Fragmento del texto.

A lo largo de la historia hay casos conocidos de vinos tapiados, casi siempre para evitar expolios. Un miembro no precisado de la Marchesi Antinori, productora de uno de los vinos más afamados de Italia, ocultó durante la Segunda Guerra Mundial las botellas históricas más valiosas de su bodega detrás de una capilla de su propiedad en la Toscana. Los santos las protegieron hasta la década de los 90, cuando fueron redescubiertas. Ahora forman parte de la historia de la bodega. Otro de los casos más famosos es el de la mítica Château Latour, en Burdeos. Durante la ocupación alemana, las autoridades nazis estaban confiscando vinos de calidad para enviarlos a Alemania.
Y así podríamos seguir con muchos ejemplos, caso de la Bodega Dra-ppier, en la región de Champagne. La familia Drappier escondió sus vinos detrás de bloques de cemento durante ambas guerras mundiales para protegerlos. En 1952 se encontraron cientos de botellas enterradas en la bodega y algunas de ellas datan de 1920. La bodega Houet, Chateau Latour y Mouton Roschild tienen historias similares. Y les contaré un caso a la inversa. La alemana Weinhaus Huth tapió en sus sótanos miles de botellas para salvarlas de los bombardeos aliados. El vino se mantuvo oculto durante décadas y no fue descubierto hasta 1987, año en el que unos obreros que reformaban el local las volvieron a la luz.

Consigna. Transcribe sin cambios, del texto sobre los vinos tapiados, todo lo que va desde "Y así podríamos" hasta "volvieron a la luz.".

Registros de un conjunto de datos:
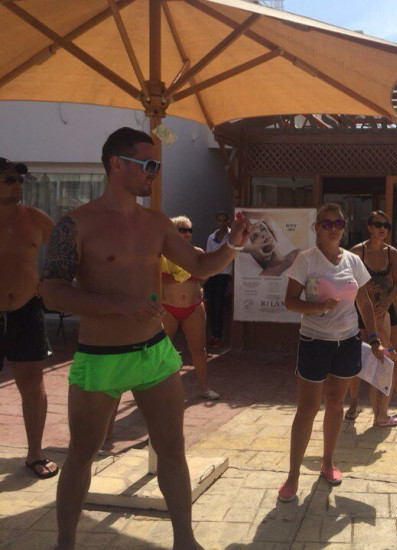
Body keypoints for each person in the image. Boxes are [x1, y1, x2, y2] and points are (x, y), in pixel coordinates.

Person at [41, 127, 252, 550]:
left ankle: (185, 541)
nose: (155, 172)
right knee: (83, 453)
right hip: (101, 356)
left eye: (156, 164)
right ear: (117, 164)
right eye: (148, 163)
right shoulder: (76, 224)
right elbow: (51, 292)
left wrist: (232, 246)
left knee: (172, 448)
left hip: (154, 353)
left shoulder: (156, 222)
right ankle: (65, 542)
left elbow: (199, 266)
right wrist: (117, 304)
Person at [277, 203, 385, 502]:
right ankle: (293, 476)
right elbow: (290, 301)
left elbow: (364, 302)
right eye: (327, 224)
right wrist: (317, 307)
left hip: (347, 342)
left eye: (338, 223)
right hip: (314, 341)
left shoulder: (352, 261)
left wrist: (374, 339)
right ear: (317, 228)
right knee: (307, 408)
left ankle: (327, 464)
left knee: (336, 405)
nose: (333, 228)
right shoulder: (306, 260)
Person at [0, 157, 58, 479]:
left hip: (26, 310)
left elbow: (67, 251)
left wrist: (48, 280)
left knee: (33, 385)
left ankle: (35, 452)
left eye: (20, 179)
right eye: (9, 179)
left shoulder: (35, 218)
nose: (17, 184)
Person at [346, 210, 397, 425]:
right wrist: (364, 298)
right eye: (378, 224)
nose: (382, 229)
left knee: (393, 356)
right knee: (358, 358)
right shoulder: (357, 251)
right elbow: (348, 280)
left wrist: (386, 303)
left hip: (385, 309)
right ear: (369, 226)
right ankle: (353, 405)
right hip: (362, 310)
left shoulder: (391, 252)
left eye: (386, 226)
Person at [161, 216, 219, 400]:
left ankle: (204, 388)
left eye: (189, 230)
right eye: (182, 230)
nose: (186, 233)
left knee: (199, 349)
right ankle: (160, 391)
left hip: (193, 307)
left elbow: (206, 274)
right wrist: (183, 276)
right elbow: (160, 281)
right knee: (162, 350)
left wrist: (194, 282)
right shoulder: (164, 255)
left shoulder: (197, 252)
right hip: (168, 307)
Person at [203, 211, 232, 347]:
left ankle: (218, 336)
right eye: (219, 220)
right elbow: (209, 255)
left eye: (224, 220)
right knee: (210, 306)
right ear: (216, 221)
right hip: (212, 274)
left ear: (228, 221)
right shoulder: (211, 237)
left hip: (224, 274)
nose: (222, 223)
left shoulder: (231, 236)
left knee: (218, 305)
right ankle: (213, 335)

Solución del problema.
Y así podríamos seguir con muchos ejemplos, caso de la Bodega Dra-ppier, en la región de Champagne. La familia Drappier escondió sus vinos detrás de bloques de cemento durante ambas guerras mundiales para protegerlos. En 1952 se encontraron cientos de botellas enterradas en la bodega y algunas de ellas datan de 1920. La bodega Houet, Chateau Latour y Mouton Roschild tienen historias similares. Y les contaré un caso a la inversa. La alemana Weinhaus Huth tapió en sus sótanos miles de botellas para salvarlas de los bombardeos aliados. El vino se mantuvo oculto durante décadas y no fue descubierto hasta 1987, año en el que unos obreros que reformaban el local las volvieron a la luz.